[Opening Page excerpt section]

As I leave the vibrant city of Riga behind and head to Kaunas (Lithuania) I was excited to stop at The Hill Of Crosses. It is somewhere I’ve been wishing to go for many years now as I have read so many travelogues on this place, but didn’t realise I would connect so much with it.
Nowhere else in the world you will find such a place. The Hill of Crosses is a unique sacral place, amazing and the only one of its size and history in the world. The tinkling of the Crosses in the hill is wonderfully eerie. There was an uprising in 1931 against the Russian Tsar and the tradition of leaving crosses began. Installation of crosses was banned by the Tsarist authorities not only by the roadside but also in cemeteries. In Soviet times it was declared illegal to plant crosses but people continued to do so.
On the night of April 5, 1961 all crosses were bulldozed and crushed, and then pushed downhill. Wooden crosses were burned right on the spot, metal ones were taken and melted, and concrete and stone ones were crushed with crushers and used for road construction. After the first devastation, later the Hill of Crosses was periodically devastated four more times. However, the more fervently the hill was being destroyed, the more powerfully it would be rebuilt.
People were stubbornly bringing crosses at night, despite the dangers, prohibitions and persecution by authorities. The Hill of Crosses became a symbol of an unshakable faith in the people, their sufferings and hopes. When crosses continued to appear, the soviet authorities stationed KGB agents around the site to stop people sneaking through the forest to plant crosses.
Now people come and leave crosses in memory of their loved ones. It’s a bodiless grave, one that makes a huge impact on you. Crosses of all shapes, sizes, material and design are planted here. It is estimated that there are more than 2 lakh crosses here. For me, seeing the Hill of Crosses is a powerful testament for religious devotion and love. A very special place in the world, accumulating the suffering and pain and I was teary eyed when I saw so many departed souls being enshrined here in memory.
The drive to Kaunas was very solemn. This is the longest I drove on a single day on this trip, about 315 kms and my car quickly gobbled up the kilometers. These countries are so tiny it’s like driving from one state to another back home in India. Kaunas is the second biggest city of Lithuania. Old town Kaunas is charming and sits by the river. Picturesque with the usual cathedrals, town hall building, castles, squares etc. I walked around for about an hour and I was eager to head out to the Ninth Fort Memorial.

[Closing Page excerpt section]

### Task 1
In the travel piece about the Hill of Crosses, on what night were all the crosses bulldozed and crushed?
The entries have nothing to do with the travel piece above.

[Opening Records provided section]

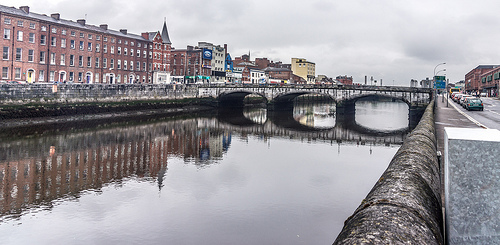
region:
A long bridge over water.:
[194, 77, 434, 126]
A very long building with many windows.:
[1, 4, 175, 101]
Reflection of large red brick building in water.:
[0, 114, 170, 224]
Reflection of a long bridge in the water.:
[197, 104, 412, 147]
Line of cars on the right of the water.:
[447, 91, 482, 112]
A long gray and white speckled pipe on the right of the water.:
[335, 89, 442, 244]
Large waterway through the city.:
[4, 99, 409, 241]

[Closing Records provided section]

### Task 2
Copy the entries word for word from the line containing "Reflection of a" through the end of the entries, including both ends.

### Task output 1
The night of April 5, 1961.

### Task output 2
Reflection of a long bridge in the water.:
[197, 104, 412, 147]
Line of cars on the right of the water.:
[447, 91, 482, 112]
A long gray and white speckled pipe on the right of the water.:
[335, 89, 442, 244]
Large waterway through the city.:
[4, 99, 409, 241]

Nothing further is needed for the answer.